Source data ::
[Start of section]
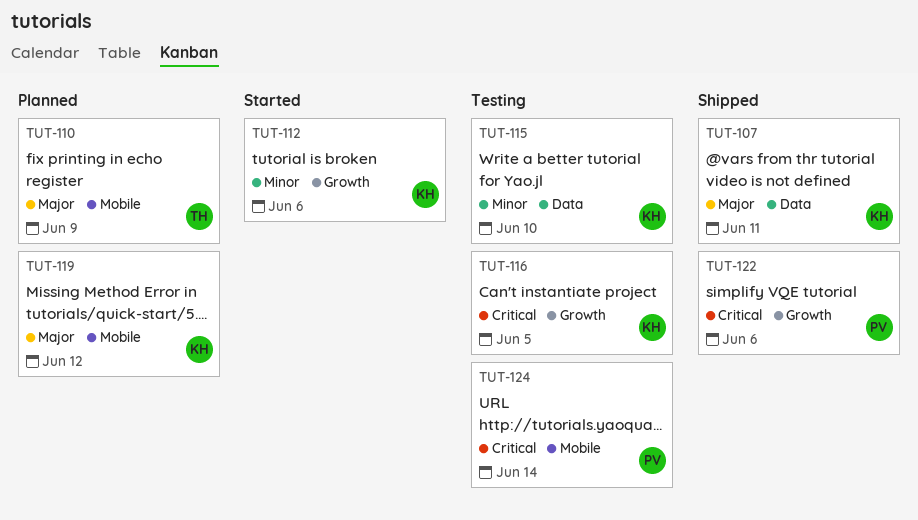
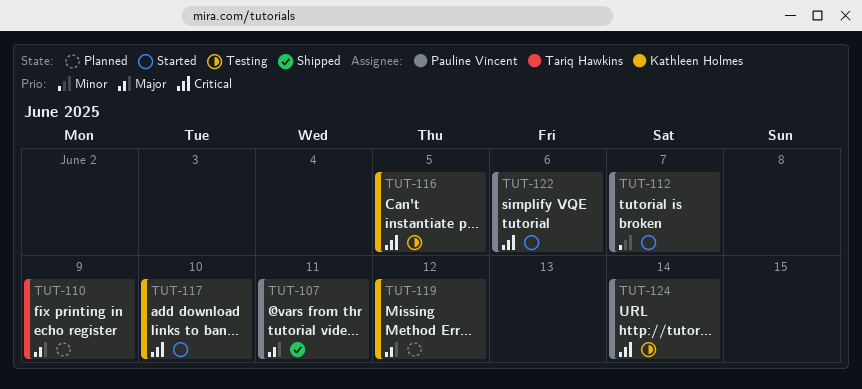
TUT-107, owner: Kathleen Holmes -> Pauline Vincent
TUT-112, owner: Kathleen Holmes -> Pauline Vincent
TUT-112, due: Jun 6 -> Jun 7
TUT-115: present -> none
TUT-117: none -> present
TUT-122, status: Shipped -> Started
[End of section]
Activity :: Please print the entries exactly as they stand. Images are not part of the copy.

Solution below ::
TUT-107, owner: Kathleen Holmes -> Pauline Vincent
TUT-112, owner: Kathleen Holmes -> Pauline Vincent
TUT-112, due: Jun 6 -> Jun 7
TUT-115: present -> none
TUT-117: none -> present
TUT-122, status: Shipped -> Started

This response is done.